═════ TASK INPUT ═════

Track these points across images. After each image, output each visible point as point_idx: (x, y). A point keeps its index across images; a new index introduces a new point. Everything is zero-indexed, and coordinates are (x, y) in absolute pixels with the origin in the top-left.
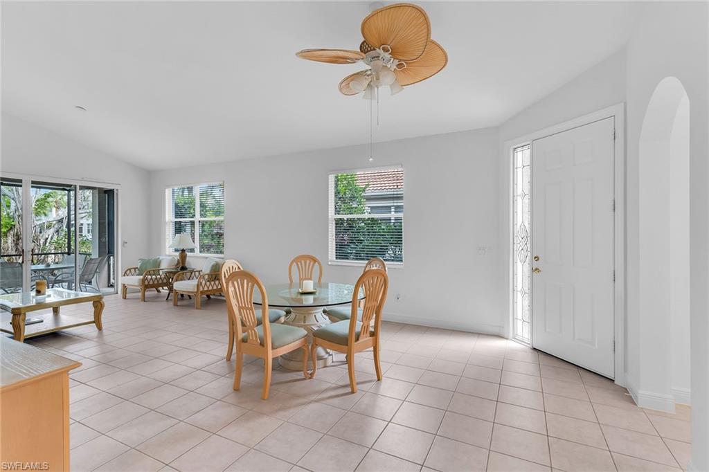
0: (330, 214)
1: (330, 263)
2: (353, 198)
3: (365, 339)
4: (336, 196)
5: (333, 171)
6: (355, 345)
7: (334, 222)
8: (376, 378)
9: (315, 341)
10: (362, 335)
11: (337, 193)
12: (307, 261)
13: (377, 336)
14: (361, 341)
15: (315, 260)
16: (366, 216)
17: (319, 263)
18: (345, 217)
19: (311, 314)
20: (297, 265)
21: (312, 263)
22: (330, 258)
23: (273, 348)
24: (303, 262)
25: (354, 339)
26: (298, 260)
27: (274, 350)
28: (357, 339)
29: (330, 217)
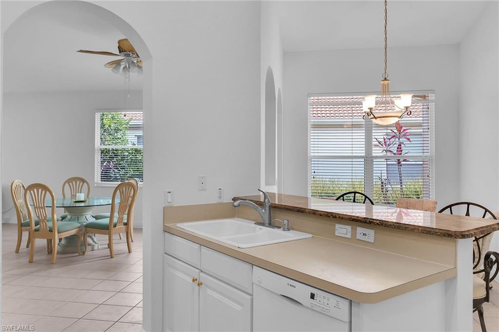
0: (96, 145)
1: (95, 185)
2: (117, 130)
3: (121, 227)
4: (101, 128)
5: (99, 110)
6: (113, 230)
7: (100, 152)
8: (128, 252)
9: (86, 230)
10: (118, 224)
11: (103, 126)
12: (78, 181)
13: (128, 225)
14: (117, 227)
15: (83, 181)
16: (129, 146)
17: (87, 183)
18: (110, 147)
19: (82, 215)
20: (69, 185)
21: (81, 183)
22: (96, 181)
23: (58, 233)
24: (74, 182)
25: (112, 226)
26: (69, 181)
27: (60, 234)
28: (115, 226)
29: (96, 147)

═════

PROBLEM TO SOLVE - Everything from the opening line of the data through the line with "28: (357, 339)" should be repeated exactly; leave the pictures out.

COMPLETED EXERCISE -
Track these points across images. After each image, output each visible point as point_idx: (x, y). A point keeps its index across images; a new index introduces a new point. Everything is zero-indexed, and coordinates are (x, y) in absolute pixels with the origin in the top-left.
0: (330, 214)
1: (330, 263)
2: (353, 198)
3: (365, 339)
4: (336, 196)
5: (333, 171)
6: (355, 345)
7: (334, 222)
8: (376, 378)
9: (315, 341)
10: (362, 335)
11: (337, 193)
12: (307, 261)
13: (377, 336)
14: (361, 341)
15: (315, 260)
16: (366, 216)
17: (319, 263)
18: (345, 217)
19: (311, 314)
20: (297, 265)
21: (312, 263)
22: (330, 258)
23: (273, 348)
24: (303, 262)
25: (354, 339)
26: (298, 260)
27: (274, 350)
28: (357, 339)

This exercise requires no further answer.